Research Papers

Differential effects of thermal and chemical stressors on tissue balls from scleractinian corals

Published in: African Journal of Marine Science
Volume 36, issue 4, 2014 , pages: 439–447
DOI: 10.2989/1814232X.2014.974208
Author(s): S Mattan-MoorgawaDepartment of Biosciences, Faculty of Science, Mauritius, G PoonetDepartment of Biosciences, Faculty of Science, Mauritius, R BhagooliDepartment of Biosciences, Faculty of Science, Mauritius, S RughooputhDepartment of Physics, Faculty of Science, Mauritius

Abstract

Coral cell aggregates (tissue balls) from four species (Acropora muricata, Fungia repanda, Pavona cactus and Pocillopora damicornis) were used as an indicator to investigate the effects on the corals of thermal stress and of chemical extracts from three sponges (Adocia sp., Haliclona sp. and Lissodendoryx sp.) and one ascidian (Didemnum molle). The formation and disintegration of tissue balls were studied through exposure to a temperature range of 23–30 °C at time intervals of 0–90 min, and to sponge and ascidian crude extracts at concentrations of 50–200 µg ml−1 at temperatures of 23 and 30 °C and at time intervals of 10, 60 and 120 min. The negative effect of temperature on overall tissue ball density (number per cm2 of coral surface) was greatest at higher temperatures (28 and 30 °C) but varied among coral species. Tissue balls of P. damicornis were the most robust whereas those of A. muricata were the most sensitive.
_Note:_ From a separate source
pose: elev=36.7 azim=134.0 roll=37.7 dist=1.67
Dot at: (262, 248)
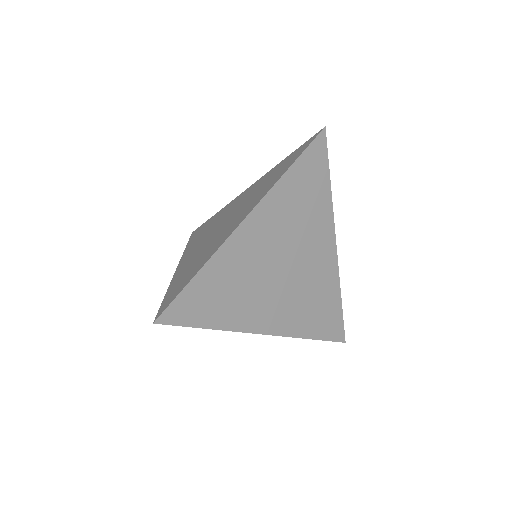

High concentrations of extracts of Adocia sp., Haliclona sp. and Lissodendoryx sp. generally inhibited the formation of tissue balls or caused their disintegration, or both, most markedly at 30 °C. Adocia sp. induced the least negative effects and Haliclona sp. the most. No tissue balls were formed in the presence of D. molle extracts (50 and 100 µg ml−1), indicating a high level of interference with tissue ball formation. The differential susceptibility to thermal and chemical stressors exhibited by the corals under study have possible implications for the interactions of the corals with other sedentary reef organisms under climate change-driven ocean warming.